In 1959, Schober finally took over from her friend and boss Viktor Klemperer as director of the Institute for Romance Stundies at the Humboldt University of Berlin, a post she would retain till her retirement in 1978. During this period she also served, between 1969 and 1975 as dean of the faculty of social sciences at the Humboldt. In she was elected to full membership of the (East) German Academy of Sciences and Humanities ("Deutsche Akademie der Wissenschaften zu Berlin").

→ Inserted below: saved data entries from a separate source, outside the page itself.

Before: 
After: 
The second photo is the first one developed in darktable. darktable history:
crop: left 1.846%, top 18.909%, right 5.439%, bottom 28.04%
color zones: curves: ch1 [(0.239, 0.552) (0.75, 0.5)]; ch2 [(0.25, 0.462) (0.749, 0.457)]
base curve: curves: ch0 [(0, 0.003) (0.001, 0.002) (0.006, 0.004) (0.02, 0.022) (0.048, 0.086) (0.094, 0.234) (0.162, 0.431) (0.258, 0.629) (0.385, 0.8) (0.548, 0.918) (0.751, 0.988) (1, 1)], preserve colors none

As she built her career during the early years of the German Democratic Republic, Rita Schober was acutely aware of her own skills deficit in respect of the French languagem which could only be addressed by forging links with mother-tongue French speakers. Due to the political division of post-war Europe, her first visit to France took place only in May 1953. She was only ever permitted one "private exchange", to France, which took place in 1954/55. There were, however, one or two French mother-tongue speakers in East Germany, even during those early years, who could be employed to teach the language. She was, however, able to travel to several international conferences in the company of Victor Klemperer during the 1950s, with respect to countries that were allied to East Germany, and in this respect she acquired an international profile in academic circles. She was evidently regarded by the East German authorities as politically reliable, and her leadership role in the Rougon-Macquart cycle also necessitated international contacts with specialist literary academics in France. In 1974 she was appointed by her government to membership of the UNESCO executive council. In 1975 she became chair of the "National Academy for Literature" ("Nationalkomitees für Literaturwissenschaft") at the Academy of Sciences and Humanities and served between 1980 and 1990 as a member of the presidium of the (East German) national PEN Centre. She retired from her fulltime university role in 1978 but entered into a contract with the university whereby she continued with her teaching and research work till 1989, also retaining a high-level role with regard to academic and personnel policy at the university's Institute for Romance studies. By this time, with political tensions between East and West Germany becoming less acute in the aftermath of Chancellor Brandt's bridge-building policy, "Red Rita" was also increasingly present as a participant at international academic conferences on Romance Studies in western venues.

Although sources tend in the first instance to concentrate on Rita Schober's contribution to the study of Zola, she was in fact deeply knowledgeable about a wide range of French authors from different period, notably Nicolas Boileau, Louis Aragon and Michel Houellebecq. She was also well respected for her work on theories of literature, especially structuralism.